Shortly after Harris made those remarks, Trump responded to her criticism in a social media post.
“The tyrants are laughing at her. She is weak and incompetent. For three and a half years, she has done nothing but make them strong, rich and powerful!” Trump wrote in the “Truth Society”.
Harris’ sharp criticism of Trump’s admiration for autocrats and autocrats hostile to U.S. interests is well-documented, building on themes established earlier in the evening.
The speaker list for Thursday’s convention includes six veterans of the U.S. military and intelligence communities. One by one, they portrayed Trump as a threat to national security and Harris as a staunch defender of American ideals.
“Tonight I want to talk about national security,” said Rep. Elissa Slotkin of Michigan, the Democratic candidate for her state’s Senate seat this fall.
“Because the choice in November is stark: America withdraws from the world, or leads the world. Trump wants to take us backwards,” said Slotkin, a former CIA analyst who visited Iraq three times to work with the military. .
U.S. Rep. Elissa Slotkin (D-MI) speaks during the final day of the Democratic National Convention at the United Center on August 22, 2024 in Chicago, Illinois.
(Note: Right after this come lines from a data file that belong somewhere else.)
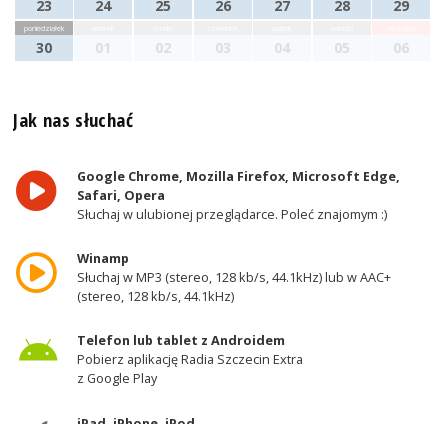
23
24
25
26
27
28
29
poniedziałek
wtorek
środa
czwartek
piątek
sobota
niedziela
30
01
02
03
04
05
06
Jak nas słuchać
Google Chrome, Mozilla Firefox, Microsoft Edge,
Safari, Opera
Słuchaj w ulubionej przeglądarce. Poleć znajomym :)
Winamp
Słuchaj w MP3 (stereo, 128 kb/s, 44.1kHz) lub w AAC+
(stereo, 128 kb/s, 44.1kHz)
Telefon lub tablet z Androidem
Pobierz aplikację Radia Szczecin Extra
z Google Play
iPad, iPhone, iPod
Pobierz aplikację Radia Szczecin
Chip Somodevilla | Getty Images
“He admired dictators, viewed our friends as adversaries, and viewed our adversaries as friends.”
“Don’t give in to the impostors who wrap themselves in the flag but spit on the freedom it represents,” she said, drawing loud applause.
“As president, Trump skipped intelligence briefings,” said Sen. Mark Kelly, D-Ariz., a former U.S. Navy fighter pilot and astronaut.
“He was too busy cozying up to dictators and dreaming of becoming a dictator himself,” Kelly said. “Trump thinks Americans who made the ultimate sacrifice are ‘fools’ and ‘losers.’ If we fall for that again and make him commander in chief, then we will be the only fools.”
Kelly also said that the threats facing the United States are too serious to risk allowing Trump, who is “ridiculed by the whole world,” to be re-elected in the White House.
Former Defense Secretary and CIA Director Leon Panetta also issued a warning.
“Trump will abandon our allies and isolate the United States,” he said. “We tried this in the 1930s. It was stupid and dangerous then. It’s stupid and dangerous now.”
He also quoted former Republican President Ronald Reagan: “Isolationism has never been, and never will be, an acceptable response to a tyrannical government.”
Unlike Reagan, “Trump tells tyrants like Putin that they can ‘do whatever they want.'”
“Donald Trump doesn’t understand the world. He doesn’t understand the service and sacrifice of our military,” Panetta said.
“Our fallen veterans are not fools. They are not losers. They are heroes.”